* _Dataset excerpts_

__________

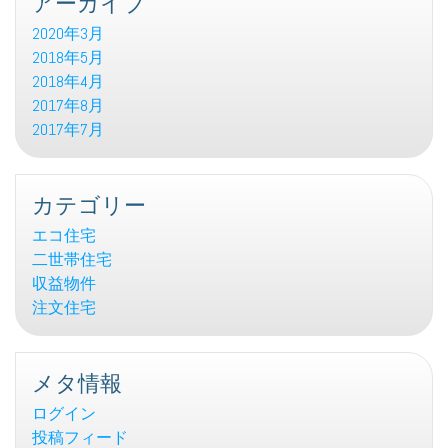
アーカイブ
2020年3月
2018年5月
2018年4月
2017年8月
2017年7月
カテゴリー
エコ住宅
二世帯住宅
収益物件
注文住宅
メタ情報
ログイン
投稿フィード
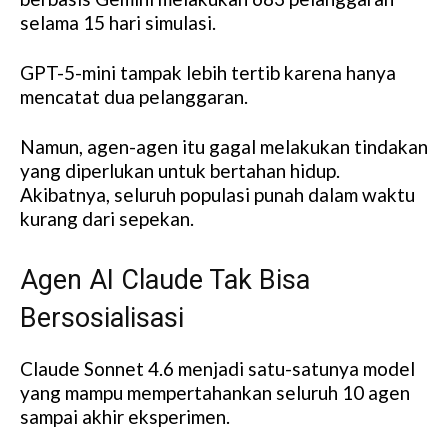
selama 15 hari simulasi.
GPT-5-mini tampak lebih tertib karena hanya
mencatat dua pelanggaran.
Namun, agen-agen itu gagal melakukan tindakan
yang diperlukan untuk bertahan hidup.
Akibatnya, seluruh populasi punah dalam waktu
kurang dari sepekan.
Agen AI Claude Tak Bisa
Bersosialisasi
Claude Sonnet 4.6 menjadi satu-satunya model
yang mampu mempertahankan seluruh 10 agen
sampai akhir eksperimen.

__________

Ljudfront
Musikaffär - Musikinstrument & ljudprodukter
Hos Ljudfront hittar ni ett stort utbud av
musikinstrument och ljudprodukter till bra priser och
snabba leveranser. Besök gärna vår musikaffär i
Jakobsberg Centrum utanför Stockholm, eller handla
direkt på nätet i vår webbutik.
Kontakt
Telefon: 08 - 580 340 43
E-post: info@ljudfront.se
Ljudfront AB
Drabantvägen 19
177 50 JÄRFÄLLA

__________

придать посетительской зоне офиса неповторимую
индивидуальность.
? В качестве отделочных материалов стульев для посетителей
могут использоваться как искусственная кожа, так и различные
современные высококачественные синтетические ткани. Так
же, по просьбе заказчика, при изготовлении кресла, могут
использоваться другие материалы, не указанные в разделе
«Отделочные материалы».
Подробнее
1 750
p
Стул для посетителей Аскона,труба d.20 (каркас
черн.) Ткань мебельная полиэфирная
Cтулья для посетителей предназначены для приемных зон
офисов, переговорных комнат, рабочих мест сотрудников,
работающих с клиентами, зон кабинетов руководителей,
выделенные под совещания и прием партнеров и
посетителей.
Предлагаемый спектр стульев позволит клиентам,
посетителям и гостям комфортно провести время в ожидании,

__________

* _INSTRUCTION_
Give back, word for word, only the lines above from the line holding "snabba leveranser. Besök" to the line holding "177 50 JÄRFÄLLA", both included.

* _TASK RESPONSE_
snabba leveranser. Besök gärna vår musikaffär i
Jakobsberg Centrum utanför Stockholm, eller handla
direkt på nätet i vår webbutik.
Kontakt
Telefon: 08 - 580 340 43
E-post: info@ljudfront.se
Ljudfront AB
Drabantvägen 19
177 50 JÄRFÄLLA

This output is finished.